**Task description**
Copy the records below word for word, from the start of the records down through the line that contains "scientific name: Dorcus parallelipipedus", including both ends.

** begin **

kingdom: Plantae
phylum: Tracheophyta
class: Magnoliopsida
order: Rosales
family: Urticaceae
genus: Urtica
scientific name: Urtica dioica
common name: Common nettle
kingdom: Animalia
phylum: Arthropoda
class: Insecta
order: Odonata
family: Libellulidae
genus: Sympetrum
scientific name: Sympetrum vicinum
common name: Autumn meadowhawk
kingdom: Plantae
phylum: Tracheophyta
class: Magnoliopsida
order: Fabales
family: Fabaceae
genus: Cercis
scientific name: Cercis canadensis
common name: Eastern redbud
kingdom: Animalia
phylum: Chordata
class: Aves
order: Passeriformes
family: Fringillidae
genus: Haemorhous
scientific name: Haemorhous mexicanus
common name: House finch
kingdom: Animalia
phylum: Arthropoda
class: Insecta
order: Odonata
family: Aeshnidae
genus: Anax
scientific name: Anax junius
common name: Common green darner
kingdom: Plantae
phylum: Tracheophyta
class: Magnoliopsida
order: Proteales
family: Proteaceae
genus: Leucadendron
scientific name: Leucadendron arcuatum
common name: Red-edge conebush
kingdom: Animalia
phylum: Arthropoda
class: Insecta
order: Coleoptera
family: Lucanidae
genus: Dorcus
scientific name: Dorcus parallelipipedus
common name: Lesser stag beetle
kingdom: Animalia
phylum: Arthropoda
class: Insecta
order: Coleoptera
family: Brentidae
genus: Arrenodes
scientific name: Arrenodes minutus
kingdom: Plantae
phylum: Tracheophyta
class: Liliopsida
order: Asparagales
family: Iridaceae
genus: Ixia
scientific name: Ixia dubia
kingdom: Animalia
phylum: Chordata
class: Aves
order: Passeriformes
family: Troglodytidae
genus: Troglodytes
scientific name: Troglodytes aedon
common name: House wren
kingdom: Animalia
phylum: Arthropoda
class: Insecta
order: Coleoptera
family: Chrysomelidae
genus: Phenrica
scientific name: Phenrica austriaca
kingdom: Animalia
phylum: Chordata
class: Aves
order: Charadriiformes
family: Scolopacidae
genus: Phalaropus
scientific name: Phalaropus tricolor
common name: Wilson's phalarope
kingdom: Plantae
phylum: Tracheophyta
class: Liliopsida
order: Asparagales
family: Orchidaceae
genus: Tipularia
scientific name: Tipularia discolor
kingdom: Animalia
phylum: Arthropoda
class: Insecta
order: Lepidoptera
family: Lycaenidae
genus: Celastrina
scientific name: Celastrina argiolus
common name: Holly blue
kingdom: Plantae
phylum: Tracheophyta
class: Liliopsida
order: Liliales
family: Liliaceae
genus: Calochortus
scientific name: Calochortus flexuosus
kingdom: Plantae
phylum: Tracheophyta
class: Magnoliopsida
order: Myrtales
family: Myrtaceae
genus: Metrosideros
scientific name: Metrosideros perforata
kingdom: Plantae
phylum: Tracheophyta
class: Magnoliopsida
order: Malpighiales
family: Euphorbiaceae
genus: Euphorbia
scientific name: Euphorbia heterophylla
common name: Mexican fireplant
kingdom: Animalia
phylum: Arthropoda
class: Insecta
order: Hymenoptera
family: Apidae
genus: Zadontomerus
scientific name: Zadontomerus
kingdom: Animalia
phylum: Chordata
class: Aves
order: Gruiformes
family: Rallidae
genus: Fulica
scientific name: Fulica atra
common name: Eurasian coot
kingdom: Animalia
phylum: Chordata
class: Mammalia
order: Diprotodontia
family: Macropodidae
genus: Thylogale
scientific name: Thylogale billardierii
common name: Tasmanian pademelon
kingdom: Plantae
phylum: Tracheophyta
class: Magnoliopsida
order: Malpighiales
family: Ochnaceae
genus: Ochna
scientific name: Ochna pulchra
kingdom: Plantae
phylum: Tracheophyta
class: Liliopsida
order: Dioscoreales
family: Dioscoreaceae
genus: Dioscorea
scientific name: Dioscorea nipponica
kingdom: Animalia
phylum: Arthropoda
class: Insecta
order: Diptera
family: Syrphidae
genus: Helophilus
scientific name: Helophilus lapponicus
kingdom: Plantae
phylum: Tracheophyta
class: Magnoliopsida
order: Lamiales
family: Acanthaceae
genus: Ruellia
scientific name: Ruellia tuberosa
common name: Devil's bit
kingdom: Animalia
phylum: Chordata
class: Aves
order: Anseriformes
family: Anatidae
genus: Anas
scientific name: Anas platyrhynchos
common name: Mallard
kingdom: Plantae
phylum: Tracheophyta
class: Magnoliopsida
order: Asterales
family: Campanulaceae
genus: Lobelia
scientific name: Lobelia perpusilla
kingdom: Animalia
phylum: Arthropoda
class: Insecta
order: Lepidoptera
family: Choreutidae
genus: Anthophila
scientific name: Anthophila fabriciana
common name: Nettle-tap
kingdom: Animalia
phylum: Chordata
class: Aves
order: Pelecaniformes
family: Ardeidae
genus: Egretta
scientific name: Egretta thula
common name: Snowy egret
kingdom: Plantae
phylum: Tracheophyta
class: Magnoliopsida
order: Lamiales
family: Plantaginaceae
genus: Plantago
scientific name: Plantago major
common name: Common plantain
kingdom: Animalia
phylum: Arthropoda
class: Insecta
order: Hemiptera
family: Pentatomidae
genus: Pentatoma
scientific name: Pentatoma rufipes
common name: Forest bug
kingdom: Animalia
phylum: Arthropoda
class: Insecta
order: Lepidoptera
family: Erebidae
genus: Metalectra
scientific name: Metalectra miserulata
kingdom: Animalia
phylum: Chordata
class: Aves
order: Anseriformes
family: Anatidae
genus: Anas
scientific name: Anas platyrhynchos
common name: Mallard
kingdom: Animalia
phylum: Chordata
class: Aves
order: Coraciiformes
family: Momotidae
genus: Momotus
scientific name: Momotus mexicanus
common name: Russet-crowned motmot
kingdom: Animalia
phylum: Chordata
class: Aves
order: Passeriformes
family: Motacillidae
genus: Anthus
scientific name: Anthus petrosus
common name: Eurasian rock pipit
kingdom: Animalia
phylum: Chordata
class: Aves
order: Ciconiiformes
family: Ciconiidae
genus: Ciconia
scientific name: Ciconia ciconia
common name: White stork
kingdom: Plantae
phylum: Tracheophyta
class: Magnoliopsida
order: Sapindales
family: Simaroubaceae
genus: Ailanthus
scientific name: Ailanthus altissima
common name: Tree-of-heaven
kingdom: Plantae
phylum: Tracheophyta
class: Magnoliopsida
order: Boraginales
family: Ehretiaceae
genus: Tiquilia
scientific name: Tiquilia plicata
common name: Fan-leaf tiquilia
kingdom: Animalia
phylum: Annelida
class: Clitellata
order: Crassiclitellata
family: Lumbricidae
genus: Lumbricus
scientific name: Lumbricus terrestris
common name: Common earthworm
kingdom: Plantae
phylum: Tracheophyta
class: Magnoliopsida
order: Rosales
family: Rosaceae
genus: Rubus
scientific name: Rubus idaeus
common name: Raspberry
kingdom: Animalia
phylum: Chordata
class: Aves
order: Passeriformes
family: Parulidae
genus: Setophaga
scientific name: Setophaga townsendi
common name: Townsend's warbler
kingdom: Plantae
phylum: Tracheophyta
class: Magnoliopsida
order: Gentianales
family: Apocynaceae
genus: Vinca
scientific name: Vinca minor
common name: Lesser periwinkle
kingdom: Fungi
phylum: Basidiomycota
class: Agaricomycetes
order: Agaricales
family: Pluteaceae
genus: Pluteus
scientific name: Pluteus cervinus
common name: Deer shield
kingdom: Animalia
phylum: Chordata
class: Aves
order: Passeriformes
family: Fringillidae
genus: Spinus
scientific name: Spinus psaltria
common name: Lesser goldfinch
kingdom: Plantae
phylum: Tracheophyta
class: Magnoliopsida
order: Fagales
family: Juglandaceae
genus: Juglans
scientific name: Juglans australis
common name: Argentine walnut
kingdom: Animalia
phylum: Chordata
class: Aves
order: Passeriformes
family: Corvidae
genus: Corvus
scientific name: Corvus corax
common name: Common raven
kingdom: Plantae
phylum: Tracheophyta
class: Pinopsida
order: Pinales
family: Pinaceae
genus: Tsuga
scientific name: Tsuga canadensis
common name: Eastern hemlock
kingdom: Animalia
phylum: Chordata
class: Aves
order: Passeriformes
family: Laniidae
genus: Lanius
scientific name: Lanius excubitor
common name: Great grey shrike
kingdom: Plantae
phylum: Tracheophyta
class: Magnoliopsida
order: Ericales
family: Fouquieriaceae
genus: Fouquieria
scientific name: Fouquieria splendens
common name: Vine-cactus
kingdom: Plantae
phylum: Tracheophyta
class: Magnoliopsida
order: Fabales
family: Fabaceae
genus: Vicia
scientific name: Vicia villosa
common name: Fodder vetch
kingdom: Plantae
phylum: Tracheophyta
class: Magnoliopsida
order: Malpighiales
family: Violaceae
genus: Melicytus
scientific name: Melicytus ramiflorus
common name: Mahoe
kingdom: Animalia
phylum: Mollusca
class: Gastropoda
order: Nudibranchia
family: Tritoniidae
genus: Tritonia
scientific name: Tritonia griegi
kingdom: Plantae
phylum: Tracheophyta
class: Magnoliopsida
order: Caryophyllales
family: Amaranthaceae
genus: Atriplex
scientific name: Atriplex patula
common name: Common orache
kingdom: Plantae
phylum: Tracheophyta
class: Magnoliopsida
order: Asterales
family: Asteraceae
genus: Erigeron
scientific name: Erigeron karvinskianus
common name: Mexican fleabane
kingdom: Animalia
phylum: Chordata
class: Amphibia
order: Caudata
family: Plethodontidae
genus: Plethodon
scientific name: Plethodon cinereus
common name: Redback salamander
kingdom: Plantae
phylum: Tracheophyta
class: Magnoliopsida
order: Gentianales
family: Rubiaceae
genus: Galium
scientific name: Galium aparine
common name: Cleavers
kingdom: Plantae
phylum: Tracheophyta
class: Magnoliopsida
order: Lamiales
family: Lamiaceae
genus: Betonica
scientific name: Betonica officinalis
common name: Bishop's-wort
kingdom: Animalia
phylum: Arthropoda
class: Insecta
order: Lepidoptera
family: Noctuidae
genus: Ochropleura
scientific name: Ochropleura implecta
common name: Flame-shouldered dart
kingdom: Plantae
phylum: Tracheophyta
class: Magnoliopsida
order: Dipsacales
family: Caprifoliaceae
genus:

** end **

**Complete output**
kingdom: Plantae
phylum: Tracheophyta
class: Magnoliopsida
order: Rosales
family: Urticaceae
genus: Urtica
scientific name: Urtica dioica
common name: Common nettle
kingdom: Animalia
phylum: Arthropoda
class: Insecta
order: Odonata
family: Libellulidae
genus: Sympetrum
scientific name: Sympetrum vicinum
common name: Autumn meadowhawk
kingdom: Plantae
phylum: Tracheophyta
class: Magnoliopsida
order: Fabales
family: Fabaceae
genus: Cercis
scientific name: Cercis canadensis
common name: Eastern redbud
kingdom: Animalia
phylum: Chordata
class: Aves
order: Passeriformes
family: Fringillidae
genus: Haemorhous
scientific name: Haemorhous mexicanus
common name: House finch
kingdom: Animalia
phylum: Arthropoda
class: Insecta
order: Odonata
family: Aeshnidae
genus: Anax
scientific name: Anax junius
common name: Common green darner
kingdom: Plantae
phylum: Tracheophyta
class: Magnoliopsida
order: Proteales
family: Proteaceae
genus: Leucadendron
scientific name: Leucadendron arcuatum
common name: Red-edge conebush
kingdom: Animalia
phylum: Arthropoda
class: Insecta
order: Coleoptera
family: Lucanidae
genus: Dorcus
scientific name: Dorcus parallelipipedus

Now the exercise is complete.